Sara pulled her turtle-neck up over her nose.

The car veered left at the familiar driveway snaking up the hill on Goose Lake Road. As they turned the second bend a mammoth motor home came into view.

“What’s that?”

“Yeah. Wes and Kat,” dad mumbled.

“They brought their motor home?”

“You know Wes. Said he wasn’t coming unless he could bring the beast. It’s a good thing though, because their dog is a little terror,” mom explained.

“Just plain stupid, those two. They paid more for gas to bring that darned thing up here than it would have cost to fly. Plus, can’t shovel the snow around the thing,” Herb grumbled as he revved the engine to make it up the final and third turn.

“Hon, whatever. If that is what’s going to keep Wes in a good mood, then fine.”

“Yeah, you’re right. Oh, looks like Ned’s here. That’s his new truck.”

“Wow.”

“Yeah. A real lemon.” Herb explained pointing to a rather ordinary-looking, black pickup.
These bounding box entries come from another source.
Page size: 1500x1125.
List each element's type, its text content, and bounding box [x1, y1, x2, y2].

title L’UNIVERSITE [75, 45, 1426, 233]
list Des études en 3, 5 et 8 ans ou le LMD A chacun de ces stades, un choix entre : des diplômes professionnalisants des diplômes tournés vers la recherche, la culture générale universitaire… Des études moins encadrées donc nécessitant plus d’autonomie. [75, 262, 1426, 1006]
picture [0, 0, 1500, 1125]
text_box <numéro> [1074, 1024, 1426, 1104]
The garage door opened. Half of the garage was piled to the ceiling with boxes labelled in dad’s writing with such varying descriptions as “Sharon Rose Glassware” and “Old Fisher Price.”

They went in through the basement door and into the family room. The pool table was stacked with more boxes and a jumble of teacups and saucers, old toys, Hotwheel cars and junk mail. Ned was at the computer.

“Hey.” His one and only greeting.

“Hey little brother!” Sara hugged him and he gave her his traditional pat on the back.

“What the Hell did you do to your hair?”